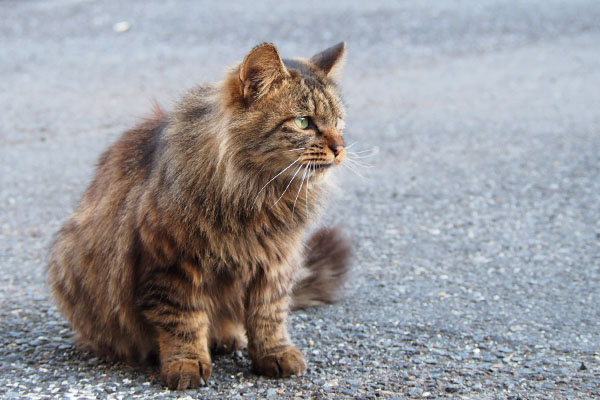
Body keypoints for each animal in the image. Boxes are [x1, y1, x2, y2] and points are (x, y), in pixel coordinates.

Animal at [48, 42, 352, 390]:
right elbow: (182, 322)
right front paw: (186, 363)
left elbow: (269, 316)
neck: (258, 194)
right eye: (303, 122)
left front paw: (274, 354)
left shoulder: (276, 263)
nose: (340, 148)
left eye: (338, 122)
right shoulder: (172, 265)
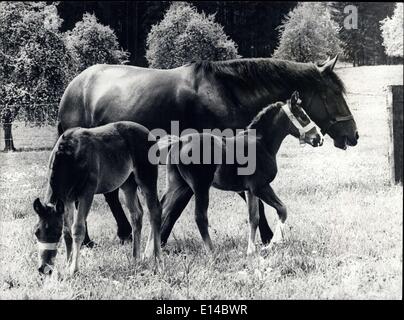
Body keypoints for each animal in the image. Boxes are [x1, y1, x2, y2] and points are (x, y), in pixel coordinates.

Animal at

Instructions for the task. Only one thing is required: an exact printout of the lines from the line containing "left elbow: (269, 316)" through the last line of the records, pictures excluded.

Answer to the problem.
left elbow: (269, 316)
neck: (258, 194)
right eye: (303, 122)
left front paw: (274, 354)
left shoulder: (276, 263)
nose: (340, 148)
left eye: (338, 122)
right shoulder: (172, 265)
Body keypoints for each animal in the image. Boxes are [x1, y1, x2, y2] and points are (x, y), in pixel coordinates.

Animal at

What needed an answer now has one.